Extrapolation of the expansion of the Universe backwards in time using general relativity yields an infinite density and temperature at a finite time in the past. This singularity signals the breakdown of general relativity. How closely we can extrapolate towards the singularity is debated—certainly no closer than the end of the Planck epoch.

That is - using the rules that are derived from the regularities of phenomena - we have an model of how to run the tape backward, but we can’t get back at time zero. The rules evident within don’t make it through the bottleneck at the start of things to explain the system’s very existence. I’m not knocking the theory – I’m barely equipped to understand the thinking behind it in anything other than crude terms – I just wanted to make clear at the outset that the following isn’t an attack on certain peoples’ ideas of ultimate origins, but an exploration why we feel the need have them in the first place. 

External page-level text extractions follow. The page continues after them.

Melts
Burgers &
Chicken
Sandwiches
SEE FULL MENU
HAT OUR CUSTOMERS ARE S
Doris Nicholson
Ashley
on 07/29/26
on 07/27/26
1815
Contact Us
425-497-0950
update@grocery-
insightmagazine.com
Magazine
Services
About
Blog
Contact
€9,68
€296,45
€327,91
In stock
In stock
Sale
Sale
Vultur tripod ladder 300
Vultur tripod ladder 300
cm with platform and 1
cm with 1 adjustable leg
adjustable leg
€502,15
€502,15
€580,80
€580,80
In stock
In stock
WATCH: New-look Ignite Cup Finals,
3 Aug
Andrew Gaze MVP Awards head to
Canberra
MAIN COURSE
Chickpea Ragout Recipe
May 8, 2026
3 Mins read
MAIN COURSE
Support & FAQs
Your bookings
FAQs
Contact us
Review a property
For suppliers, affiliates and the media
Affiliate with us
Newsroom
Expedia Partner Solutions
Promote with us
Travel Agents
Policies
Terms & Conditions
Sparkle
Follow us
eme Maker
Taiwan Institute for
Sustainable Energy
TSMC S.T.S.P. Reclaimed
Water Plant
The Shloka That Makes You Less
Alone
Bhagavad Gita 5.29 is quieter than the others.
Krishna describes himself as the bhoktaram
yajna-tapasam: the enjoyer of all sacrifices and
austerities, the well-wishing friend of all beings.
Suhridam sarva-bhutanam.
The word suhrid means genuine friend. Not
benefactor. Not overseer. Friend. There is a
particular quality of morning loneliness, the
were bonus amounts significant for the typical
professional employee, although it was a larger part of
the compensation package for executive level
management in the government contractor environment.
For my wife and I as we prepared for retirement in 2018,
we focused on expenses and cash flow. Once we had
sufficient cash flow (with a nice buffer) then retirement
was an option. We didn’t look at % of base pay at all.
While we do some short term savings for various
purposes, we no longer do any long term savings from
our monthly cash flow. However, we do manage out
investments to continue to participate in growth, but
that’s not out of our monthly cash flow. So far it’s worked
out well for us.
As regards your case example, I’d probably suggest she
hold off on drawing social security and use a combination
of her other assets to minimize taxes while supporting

There's a story that has some great scientist, lecturing on modern ideas on cosmology, who is accosted by an old lady who insists the world is flat and carried about on the back of a giant turtle. The scientist, scoffing at this, demands to know: what is supporting the turtle? Quite clearly - the woman tells hims – it's turtles all the way down. Deliciously, the story itself appears to exist unsupported: there's a string of attributions for the source of the story or the identity of the scientist including – apparently inaccurately – Bertrand Russel and William James and individuals before them. What it brings out nicely is the way in which humanity, when faced with an abyss it can’t seem to fill, populates that void with things it can relate to. It’s as if, given the capacity to ask the great questions, we can’t bear the possibility that they’re unanswerable. I wonder how much of our certainty in our metaphysical systems – religious or otherwise – is compensation for our own awareness of the existential abyss we find when we delve for Complete explanations.    
  

“There was a young man who said "God
I find it exceedingly odd
To think that this tree
Should continue to be
When there's no one about in the quad."

"Dear Sir: Your astonishment's odd;
I am always about in the quad.
And that's why the tree
Will continue to be
Since observed by,
Yours faithfully, God.”
― Ronald A. Knox

This notion of god as the guarantor of reality and the wellspring of everything is certainly comforting, and perhaps that’s the best we can do: faced with a troubling, impenetrable lack we have to negate it with something big enough, but human enough for us to comprehend. Personally though, I can’t help but ask the next question: from whence does it come? This tension - between needing some active creative principle that is comprehensible enough to be accessible in its motivation, and the recognition that anything sufficiently up to the task of being the ground for that creation must be so beyond our ken so as to render it equally disquieting – is evident in both western and eastern traditions. Gnosticism distinguishes between God – the ground or totality of reality – and the ‘evil’ Demiurge who created the material universe, variously identified as both Satan and Yahweh among other contenders. Hindu writings, in the form of the Rig Veda, nicely encapsulate the dilemma: 


But, after all, who knows, and who can say
Whence it all came, and how creation happened?
the gods themselves are later than creation,
so who knows truly whence it has arisen?

Whence all creation had its origin,
he, whether he fashioned it or whether he did not,
he, who surveys it all from highest heaven,
he knows - or maybe even he does not know.
- Nasadiya Sukta, a.k.a. Hymn of Creation, The Rigveda (10:129).

Maybe it’s us – not nature – that abhors a vacuum.